__Records for the task__:

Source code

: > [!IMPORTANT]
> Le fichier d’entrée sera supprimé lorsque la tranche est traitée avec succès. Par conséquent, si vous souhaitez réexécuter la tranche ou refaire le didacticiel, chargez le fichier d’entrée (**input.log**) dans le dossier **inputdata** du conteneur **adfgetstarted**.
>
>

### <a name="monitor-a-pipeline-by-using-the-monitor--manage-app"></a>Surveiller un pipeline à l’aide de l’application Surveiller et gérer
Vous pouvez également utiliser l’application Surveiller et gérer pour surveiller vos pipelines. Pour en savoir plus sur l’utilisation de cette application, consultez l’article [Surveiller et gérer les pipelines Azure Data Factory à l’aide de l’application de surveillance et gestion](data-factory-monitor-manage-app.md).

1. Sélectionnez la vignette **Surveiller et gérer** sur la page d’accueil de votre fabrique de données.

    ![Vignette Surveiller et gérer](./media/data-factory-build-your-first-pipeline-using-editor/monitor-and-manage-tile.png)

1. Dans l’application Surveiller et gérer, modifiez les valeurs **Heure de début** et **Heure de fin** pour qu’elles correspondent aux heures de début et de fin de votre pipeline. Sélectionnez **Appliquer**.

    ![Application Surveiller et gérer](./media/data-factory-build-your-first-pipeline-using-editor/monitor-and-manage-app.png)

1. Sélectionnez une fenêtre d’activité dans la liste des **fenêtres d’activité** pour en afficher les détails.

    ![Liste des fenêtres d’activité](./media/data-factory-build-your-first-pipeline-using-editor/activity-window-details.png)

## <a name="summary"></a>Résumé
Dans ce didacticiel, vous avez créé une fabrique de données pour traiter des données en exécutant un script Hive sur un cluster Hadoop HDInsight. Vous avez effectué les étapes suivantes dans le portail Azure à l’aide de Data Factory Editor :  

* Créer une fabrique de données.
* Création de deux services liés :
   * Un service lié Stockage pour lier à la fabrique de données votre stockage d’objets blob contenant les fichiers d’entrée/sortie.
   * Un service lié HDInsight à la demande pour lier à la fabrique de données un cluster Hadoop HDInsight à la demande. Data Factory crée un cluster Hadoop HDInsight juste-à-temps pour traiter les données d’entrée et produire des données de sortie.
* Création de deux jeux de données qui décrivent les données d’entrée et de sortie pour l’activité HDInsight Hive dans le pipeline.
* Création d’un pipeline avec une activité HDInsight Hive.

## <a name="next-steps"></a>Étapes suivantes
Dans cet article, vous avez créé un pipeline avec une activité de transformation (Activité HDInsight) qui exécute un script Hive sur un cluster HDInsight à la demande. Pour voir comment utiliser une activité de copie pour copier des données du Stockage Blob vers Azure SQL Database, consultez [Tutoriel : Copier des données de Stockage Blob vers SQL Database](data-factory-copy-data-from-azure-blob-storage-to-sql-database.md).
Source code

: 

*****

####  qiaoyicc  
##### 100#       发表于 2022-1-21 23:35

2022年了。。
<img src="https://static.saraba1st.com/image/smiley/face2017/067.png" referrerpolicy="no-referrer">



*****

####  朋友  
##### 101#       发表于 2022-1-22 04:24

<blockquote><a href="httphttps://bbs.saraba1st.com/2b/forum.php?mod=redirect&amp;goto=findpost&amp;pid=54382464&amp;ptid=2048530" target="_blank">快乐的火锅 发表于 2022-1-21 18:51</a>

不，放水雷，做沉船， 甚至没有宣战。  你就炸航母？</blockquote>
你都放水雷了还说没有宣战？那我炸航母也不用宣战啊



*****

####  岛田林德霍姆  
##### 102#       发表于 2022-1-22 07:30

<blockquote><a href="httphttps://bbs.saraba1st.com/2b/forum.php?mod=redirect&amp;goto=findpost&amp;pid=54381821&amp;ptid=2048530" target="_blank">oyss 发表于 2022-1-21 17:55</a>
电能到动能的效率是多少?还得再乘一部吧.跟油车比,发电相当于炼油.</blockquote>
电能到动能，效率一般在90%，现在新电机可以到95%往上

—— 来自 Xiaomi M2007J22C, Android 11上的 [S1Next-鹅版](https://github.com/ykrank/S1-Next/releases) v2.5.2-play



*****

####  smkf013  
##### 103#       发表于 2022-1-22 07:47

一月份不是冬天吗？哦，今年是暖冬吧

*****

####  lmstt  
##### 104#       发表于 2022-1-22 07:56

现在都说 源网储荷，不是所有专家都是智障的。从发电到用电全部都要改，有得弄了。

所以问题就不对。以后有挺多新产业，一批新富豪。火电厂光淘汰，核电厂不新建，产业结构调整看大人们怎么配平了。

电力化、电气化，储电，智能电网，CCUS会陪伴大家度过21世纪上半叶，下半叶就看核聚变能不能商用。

__What is needed__: Return, exactly, the lines from the first line of the records above to the line containing "de l’application Surveiller et gérer", both included.

__Answer box__:
Source code

: > [!IMPORTANT]
> Le fichier d’entrée sera supprimé lorsque la tranche est traitée avec succès. Par conséquent, si vous souhaitez réexécuter la tranche ou refaire le didacticiel, chargez le fichier d’entrée (**input.log**) dans le dossier **inputdata** du conteneur **adfgetstarted**.
>
>

### <a name="monitor-a-pipeline-by-using-the-monitor--manage-app"></a>Surveiller un pipeline à l’aide de l’application Surveiller et gérer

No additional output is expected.